Elternguide Logo
11.11.2025

Making media yourself: Listening projects with children

☕️
3 minutes reading time
3-13 years
Creativity
Audio
Instruction
© photothek.net

Did you know that your child can hear even before he or she is born? The ear is the first sensory organ to develop during pregnancy.
Hearing also plays a special role in babies and toddlers. Babies can recognize the voice of their caregiver at an early age. Hearing is important for perceiving the environment and learning to speak. Since young children cannot yet read, they are especially dependent on hearing. They enjoy being read to or listening to audio stories.

Audio projects are easy to implement

From kindergarten age at the latest, children are fascinated by audio media such as music, podcasts and radio plays. Many children like to use their own listening box for this. From kindergarten age, you can produce little audio stories together or try out games with sounds. This trains accurate listening and helps to learn to speak well. Here are a few options.

Prick up your ears when you go for a walk

You can go for a walk with small children from the age of 3 and listen carefully: What do we hear? What actually makes a noise? Tip: close your eyes – then your ears will perceive even more.

Go on a sound safari

When your child is a little older, you can go on a sound safari together. Every smartphone has a built-in microphone, and many also have an app for recording voice memos. Go outside, e.g. into the forest. Collect different sounds together and record them. Do you and your child recognize the sounds afterwards? If you are out with several children, you can make a sound puzzle out of it and let each other guess which sounds were recorded.

Conduct interviews

Speaking needs to be practiced – and is particularly fun for children when they are allowed to consciously discover their own voice. Small vocal exercises such as speaking loudly and softly, trying out different moods or reciting tongue twisters strengthen articulation and expression. In this way, your child learns to use their voice in a playful way. You can find exercises for speech training here on Auditorix. In the next step, you and your child can conduct a short interview – for example with a family member, a neighbor or a friend. Topics such as favorite places, hobbies or wishes for the future are a good place to start. In this way, your child not only trains their voice, but also learns to listen, ask specific questions and shape conversations.

Make music

Producing and recording music yourself is fun for children and encourages their creativity. Your child can create their own sounds and rhythms with simple means – for example, with everyday objects such as cans and rubber bands or rattles made from rice and cups. Those who prefer to work digitally can use music apps such as GarageBand or Indigo Pads to playfully try out instruments and record their own melodies. This quickly creates a little beat that makes a radio play sound livelier and emphasizes moods, for example.

Produce your own radio play

Almost every child has a favorite book or story. Make a little radio play out of it together. This works with children aged 4 and over. With a smartphone or tablet, you can easily record and combine different soundtracks – for example, using the Audio Adventure app.

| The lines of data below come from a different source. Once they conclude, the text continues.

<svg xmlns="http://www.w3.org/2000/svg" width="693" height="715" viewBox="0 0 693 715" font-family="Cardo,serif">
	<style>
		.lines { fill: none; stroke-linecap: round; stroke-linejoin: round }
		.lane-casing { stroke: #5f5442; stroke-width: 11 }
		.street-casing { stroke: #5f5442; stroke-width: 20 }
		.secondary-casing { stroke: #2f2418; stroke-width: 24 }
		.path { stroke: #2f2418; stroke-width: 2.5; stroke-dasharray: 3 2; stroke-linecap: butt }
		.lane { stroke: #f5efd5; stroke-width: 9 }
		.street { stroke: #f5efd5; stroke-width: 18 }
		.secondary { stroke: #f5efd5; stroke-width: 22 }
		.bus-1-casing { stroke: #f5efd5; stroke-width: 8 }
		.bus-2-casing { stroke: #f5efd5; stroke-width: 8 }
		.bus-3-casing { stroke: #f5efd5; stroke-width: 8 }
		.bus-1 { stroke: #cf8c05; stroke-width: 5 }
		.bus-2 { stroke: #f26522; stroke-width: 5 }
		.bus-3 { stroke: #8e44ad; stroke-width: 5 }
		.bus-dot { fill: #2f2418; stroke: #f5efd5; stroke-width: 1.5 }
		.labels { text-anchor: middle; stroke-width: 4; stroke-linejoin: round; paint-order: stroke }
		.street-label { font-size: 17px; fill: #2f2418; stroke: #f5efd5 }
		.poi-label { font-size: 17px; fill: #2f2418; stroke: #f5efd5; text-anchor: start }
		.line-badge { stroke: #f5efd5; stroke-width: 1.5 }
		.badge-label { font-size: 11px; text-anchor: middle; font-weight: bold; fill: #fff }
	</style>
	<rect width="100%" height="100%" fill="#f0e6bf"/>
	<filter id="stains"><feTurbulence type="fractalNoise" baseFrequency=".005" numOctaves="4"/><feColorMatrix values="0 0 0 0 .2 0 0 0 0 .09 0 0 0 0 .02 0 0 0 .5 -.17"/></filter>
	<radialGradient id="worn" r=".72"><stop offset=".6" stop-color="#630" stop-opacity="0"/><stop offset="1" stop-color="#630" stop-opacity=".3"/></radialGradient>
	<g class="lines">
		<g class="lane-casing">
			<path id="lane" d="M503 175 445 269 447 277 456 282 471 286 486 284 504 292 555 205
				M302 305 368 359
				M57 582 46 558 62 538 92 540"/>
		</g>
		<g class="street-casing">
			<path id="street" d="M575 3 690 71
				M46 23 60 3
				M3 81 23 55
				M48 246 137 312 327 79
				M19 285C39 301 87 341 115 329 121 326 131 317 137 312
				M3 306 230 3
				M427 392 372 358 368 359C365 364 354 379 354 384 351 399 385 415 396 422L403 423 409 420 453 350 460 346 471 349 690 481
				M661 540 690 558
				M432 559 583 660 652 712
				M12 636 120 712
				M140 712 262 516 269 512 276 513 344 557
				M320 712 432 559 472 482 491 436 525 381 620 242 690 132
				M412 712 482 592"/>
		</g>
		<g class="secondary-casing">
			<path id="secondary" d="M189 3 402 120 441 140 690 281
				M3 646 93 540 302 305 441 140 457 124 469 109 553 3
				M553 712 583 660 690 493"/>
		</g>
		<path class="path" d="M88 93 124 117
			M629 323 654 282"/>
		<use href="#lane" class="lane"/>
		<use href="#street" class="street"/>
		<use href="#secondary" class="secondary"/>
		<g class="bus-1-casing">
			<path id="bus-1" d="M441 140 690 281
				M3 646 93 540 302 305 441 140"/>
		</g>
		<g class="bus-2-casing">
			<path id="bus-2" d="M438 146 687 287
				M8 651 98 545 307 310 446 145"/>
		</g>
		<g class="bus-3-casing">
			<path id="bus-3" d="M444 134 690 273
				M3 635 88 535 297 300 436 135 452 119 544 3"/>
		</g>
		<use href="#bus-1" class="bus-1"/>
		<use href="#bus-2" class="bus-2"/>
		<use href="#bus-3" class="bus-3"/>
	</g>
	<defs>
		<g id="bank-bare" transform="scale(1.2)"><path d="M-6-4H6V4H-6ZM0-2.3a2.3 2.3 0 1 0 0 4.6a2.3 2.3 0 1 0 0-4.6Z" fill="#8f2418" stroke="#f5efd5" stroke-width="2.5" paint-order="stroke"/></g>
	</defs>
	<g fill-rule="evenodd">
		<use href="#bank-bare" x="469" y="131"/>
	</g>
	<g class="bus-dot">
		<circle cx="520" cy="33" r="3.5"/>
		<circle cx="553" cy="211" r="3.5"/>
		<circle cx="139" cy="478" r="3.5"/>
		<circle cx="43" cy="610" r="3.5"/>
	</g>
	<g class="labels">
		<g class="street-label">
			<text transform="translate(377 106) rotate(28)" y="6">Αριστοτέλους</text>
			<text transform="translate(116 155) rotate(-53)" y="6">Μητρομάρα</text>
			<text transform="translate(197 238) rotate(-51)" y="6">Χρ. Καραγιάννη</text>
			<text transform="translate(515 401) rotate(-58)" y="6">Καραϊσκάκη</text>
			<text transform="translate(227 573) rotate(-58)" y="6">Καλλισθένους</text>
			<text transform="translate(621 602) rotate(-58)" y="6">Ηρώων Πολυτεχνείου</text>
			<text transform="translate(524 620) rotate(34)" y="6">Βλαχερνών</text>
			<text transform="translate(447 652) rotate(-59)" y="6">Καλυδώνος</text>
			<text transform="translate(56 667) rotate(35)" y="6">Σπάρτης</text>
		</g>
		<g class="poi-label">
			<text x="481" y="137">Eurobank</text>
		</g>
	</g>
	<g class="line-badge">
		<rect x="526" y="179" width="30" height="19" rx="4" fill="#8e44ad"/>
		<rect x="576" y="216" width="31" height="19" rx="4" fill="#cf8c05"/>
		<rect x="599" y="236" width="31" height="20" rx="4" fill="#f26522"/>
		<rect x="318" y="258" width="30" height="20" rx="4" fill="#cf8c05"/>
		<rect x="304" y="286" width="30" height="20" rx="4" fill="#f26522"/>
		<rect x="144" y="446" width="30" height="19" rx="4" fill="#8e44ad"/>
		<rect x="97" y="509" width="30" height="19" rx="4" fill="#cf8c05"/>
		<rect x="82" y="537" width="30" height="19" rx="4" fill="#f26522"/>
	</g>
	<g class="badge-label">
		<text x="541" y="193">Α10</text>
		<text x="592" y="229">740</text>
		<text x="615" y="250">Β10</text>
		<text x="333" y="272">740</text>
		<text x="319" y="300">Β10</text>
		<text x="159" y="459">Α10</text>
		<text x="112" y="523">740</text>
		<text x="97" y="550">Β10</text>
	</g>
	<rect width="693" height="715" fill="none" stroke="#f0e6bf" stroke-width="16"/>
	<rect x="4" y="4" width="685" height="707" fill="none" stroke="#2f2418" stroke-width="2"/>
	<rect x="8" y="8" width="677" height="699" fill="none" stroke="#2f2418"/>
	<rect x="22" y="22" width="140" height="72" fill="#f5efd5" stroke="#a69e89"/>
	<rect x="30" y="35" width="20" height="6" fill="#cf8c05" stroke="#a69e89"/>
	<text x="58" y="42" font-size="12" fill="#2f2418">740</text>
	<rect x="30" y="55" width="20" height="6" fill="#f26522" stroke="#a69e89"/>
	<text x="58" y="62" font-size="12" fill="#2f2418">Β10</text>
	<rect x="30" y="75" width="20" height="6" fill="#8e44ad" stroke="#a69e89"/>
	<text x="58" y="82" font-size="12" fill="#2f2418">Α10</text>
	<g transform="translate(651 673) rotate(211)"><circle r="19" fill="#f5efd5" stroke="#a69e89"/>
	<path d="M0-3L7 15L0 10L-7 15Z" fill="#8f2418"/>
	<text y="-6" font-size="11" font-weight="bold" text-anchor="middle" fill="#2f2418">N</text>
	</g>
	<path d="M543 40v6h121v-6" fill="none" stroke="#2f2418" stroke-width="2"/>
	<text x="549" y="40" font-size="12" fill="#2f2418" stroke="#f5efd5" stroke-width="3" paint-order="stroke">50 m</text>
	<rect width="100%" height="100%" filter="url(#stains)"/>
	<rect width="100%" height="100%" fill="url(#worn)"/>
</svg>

Read the dialog with distributed roles and think together about how you can use music and add sounds to the story. What does it sound like when it’s raining or storming outside? An overview of how to create sounds yourself can be found on Auditorix. You can find video instructions on how to tell stories with a tablet at kinder.jff.de.

Listening puzzles and more

If the weather doesn’t invite you to go out, your child can solve audio puzzles on AUDIYOUkids or Planet Schule, set a story to music themselves or put together an audio play. Accompany your child – especially if they can’t read yet. Children of primary school age and above can also learn to edit audio recordings here.

Then get your ears ready and have fun listening together, making noises and setting stories to music!